Take, for example, his feelings about running water. He likes it in the gentle Zen-waterfall way, soothing and quiet - hence the rooftop water elements and the studio-in-the-pond. But he finds water disturbing in the bathtub-roaring-and-splashes way.

So his master tub fills and drains quietly from the bottom. Water runs in - and out - via jets and openings along the bottom perimeter.

His lack of affection for drains carries over into the other bathrooms. The shower in the studio's bathroom is the whole room. The drains are hidden beneath the planks of sauna wood that are the flooring.

There is also a 110,000-gallon swimming pool. Busch claims it is the third-largest private pool in Los Angeles. The spectacular ocean-view property listed for $9.75 million.

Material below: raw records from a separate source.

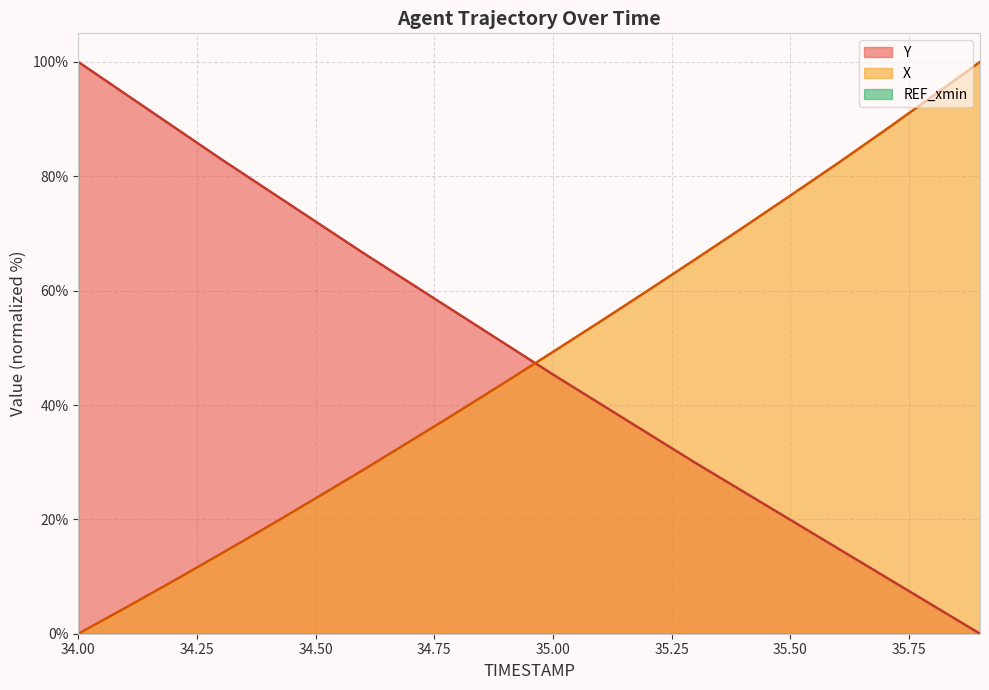

What is the spread (max minus min) of values at 35.6?

67.3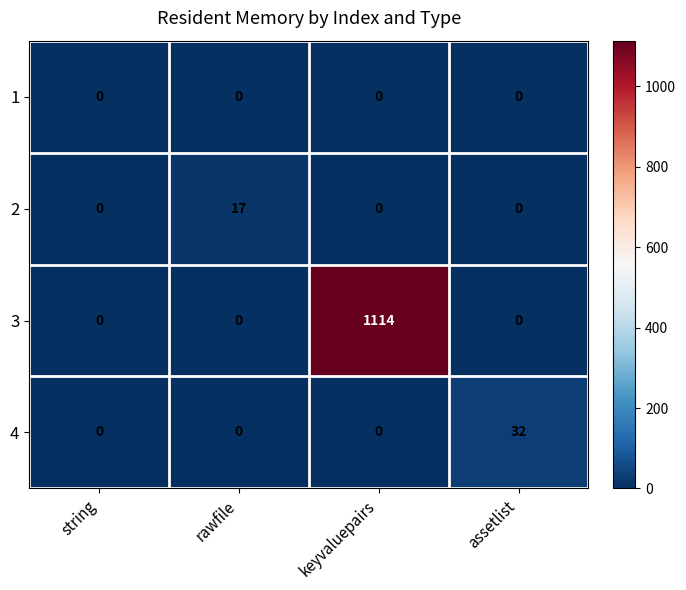

Which series has the largest total across all categories?

3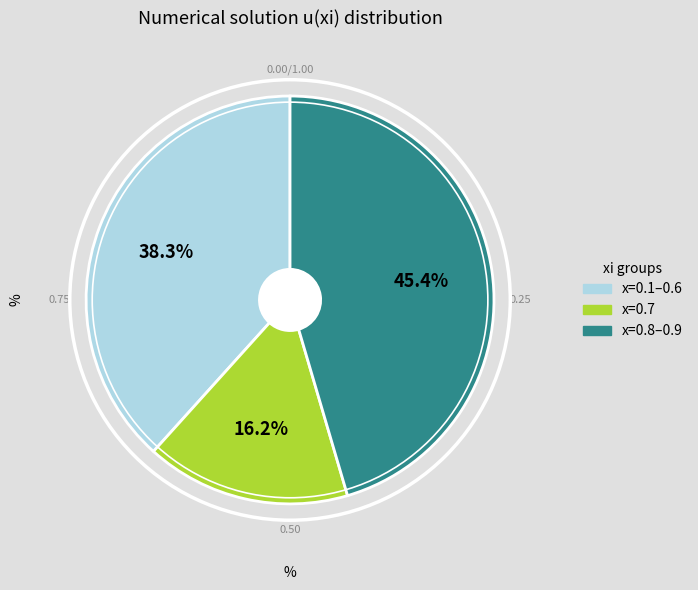

Is there a majority slice in this chart?

No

The market for properties such as this is small, real estate agent Shirley Sherman said. The buyer of such a home likely would be someone who appreciates its "five-star workmanship," she said - and who probably doesn't have small children.

The granddaddy of houses with outrageous amenities may have been the five-bedroom place that NBA legend Wilt Chamberlain (who long called Philadelphia home) had built in 1971 and lived in until his death in 1999.

Chamberlain installed a gold-lined hot tub, a retractable mirrored ceiling above the master bed, and a wraparound swimming pool that extended into the living room. Subsequent owners removed many of the original features, and the house was recently listed for sale again, at $9.995 million.

Two Hollywood TV writers purchased the 8,000-square-foot house from Chamberlain's estate in 2002 for nearly $3 million, and extensively remodeled it - although the retractable ceiling in the bedroom remained.

The house attracted much attention over the years but wasn't an easy sell. When Chamberlain's estate was trying to unload it, it was initially listed at $7.45 million and later reduced to $4.38 million.

How far is over-the-top when it comes to the rich and famous?

Although publishing giant William Randolph Hearst may have set the bar high with his castle, San Simeon, surely Microsoft Corp.'s Bill Gates has cleared it easily.

Gates' Seattle lakefront home has a 92-foot-long grand staircase. And if you find the 84 steps from the entrance to the ground floor daunting, there's always the elevator.

His 1,000-square-foot dining room seats 24, and the 2,500-square-foot exercise facility includes a trampoline room with a 20-foot ceiling.

The 3,900-square-foot pool building has a 17-by-60-foot swimming pool with an underwater music system and a fossil motif painted on the bottom. Swimmers dive under a glass wall and emerge outdoors by a terrace.